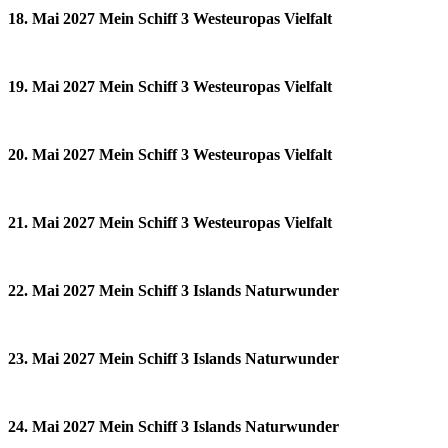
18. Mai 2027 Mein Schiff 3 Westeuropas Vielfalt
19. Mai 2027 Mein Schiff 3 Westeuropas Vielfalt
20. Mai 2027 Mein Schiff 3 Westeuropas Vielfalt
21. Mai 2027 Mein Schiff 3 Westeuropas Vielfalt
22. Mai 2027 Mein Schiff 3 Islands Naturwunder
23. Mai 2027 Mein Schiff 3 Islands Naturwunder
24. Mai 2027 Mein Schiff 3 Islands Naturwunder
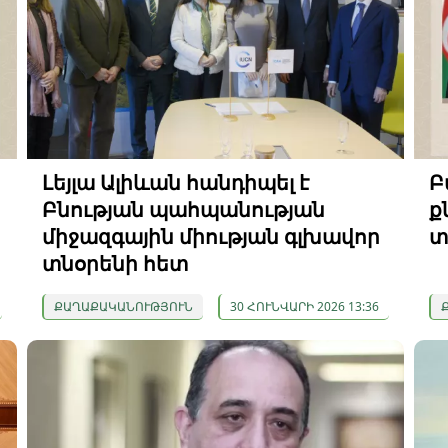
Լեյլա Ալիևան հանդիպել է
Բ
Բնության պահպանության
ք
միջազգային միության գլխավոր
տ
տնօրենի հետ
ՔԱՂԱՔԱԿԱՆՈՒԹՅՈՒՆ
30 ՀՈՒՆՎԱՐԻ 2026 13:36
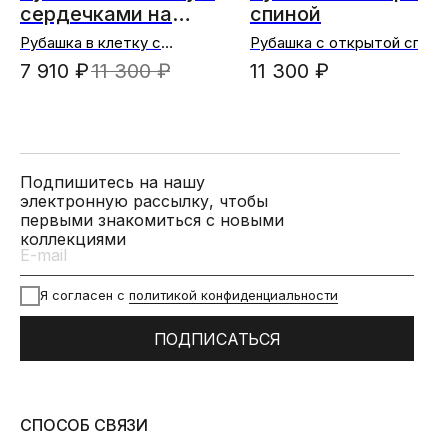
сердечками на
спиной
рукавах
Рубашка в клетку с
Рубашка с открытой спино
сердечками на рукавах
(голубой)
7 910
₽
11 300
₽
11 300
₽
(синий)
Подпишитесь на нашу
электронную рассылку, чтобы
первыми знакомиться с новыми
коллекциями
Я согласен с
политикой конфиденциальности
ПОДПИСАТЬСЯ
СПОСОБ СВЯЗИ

* * *

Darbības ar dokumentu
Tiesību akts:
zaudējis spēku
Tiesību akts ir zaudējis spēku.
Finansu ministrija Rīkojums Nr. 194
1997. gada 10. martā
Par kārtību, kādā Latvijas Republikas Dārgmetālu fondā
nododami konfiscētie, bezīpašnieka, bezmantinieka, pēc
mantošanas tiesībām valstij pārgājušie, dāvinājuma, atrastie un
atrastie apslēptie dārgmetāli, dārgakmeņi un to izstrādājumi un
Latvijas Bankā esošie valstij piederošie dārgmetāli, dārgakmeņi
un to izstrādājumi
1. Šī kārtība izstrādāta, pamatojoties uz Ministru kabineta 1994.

* * *

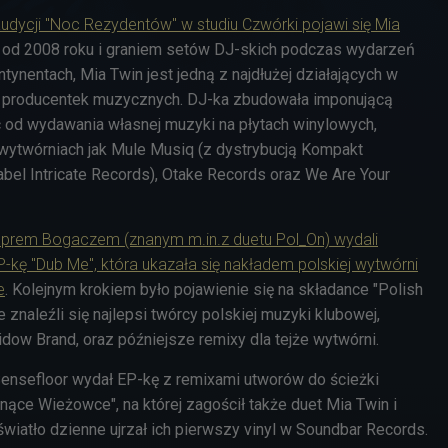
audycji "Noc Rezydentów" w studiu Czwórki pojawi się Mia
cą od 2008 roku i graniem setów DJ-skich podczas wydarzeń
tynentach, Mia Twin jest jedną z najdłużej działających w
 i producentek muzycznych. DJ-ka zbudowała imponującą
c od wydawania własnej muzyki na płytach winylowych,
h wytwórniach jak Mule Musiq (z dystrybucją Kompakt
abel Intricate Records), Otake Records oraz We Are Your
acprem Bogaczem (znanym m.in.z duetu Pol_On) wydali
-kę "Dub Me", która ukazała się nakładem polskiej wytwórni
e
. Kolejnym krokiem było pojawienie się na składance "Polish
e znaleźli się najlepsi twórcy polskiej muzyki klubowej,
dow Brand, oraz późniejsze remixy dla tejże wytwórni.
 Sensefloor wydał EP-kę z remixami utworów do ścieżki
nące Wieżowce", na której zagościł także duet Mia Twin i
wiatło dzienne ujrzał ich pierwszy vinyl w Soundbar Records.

• **About this exercise**
Print the lines of the data from the line with "pojawi się Mia" up to and including the line with "wiatło dzienne ujrzał", character for character and with nothing else.

• **Answer space**
audycji "Noc Rezydentów" w studiu Czwórki pojawi się Mia
cą od 2008 roku i graniem setów DJ-skich podczas wydarzeń
tynentach, Mia Twin jest jedną z najdłużej działających w
 i producentek muzycznych. DJ-ka zbudowała imponującą
c od wydawania własnej muzyki na płytach winylowych,
h wytwórniach jak Mule Musiq (z dystrybucją Kompakt
abel Intricate Records), Otake Records oraz We Are Your
acprem Bogaczem (znanym m.in.z duetu Pol_On) wydali
-kę "Dub Me", która ukazała się nakładem polskiej wytwórni
e
. Kolejnym krokiem było pojawienie się na składance "Polish
e znaleźli się najlepsi twórcy polskiej muzyki klubowej,
dow Brand, oraz późniejsze remixy dla tejże wytwórni.
 Sensefloor wydał EP-kę z remixami utworów do ścieżki
nące Wieżowce", na której zagościł także duet Mia Twin i
wiatło dzienne ujrzał ich pierwszy vinyl w Soundbar Records.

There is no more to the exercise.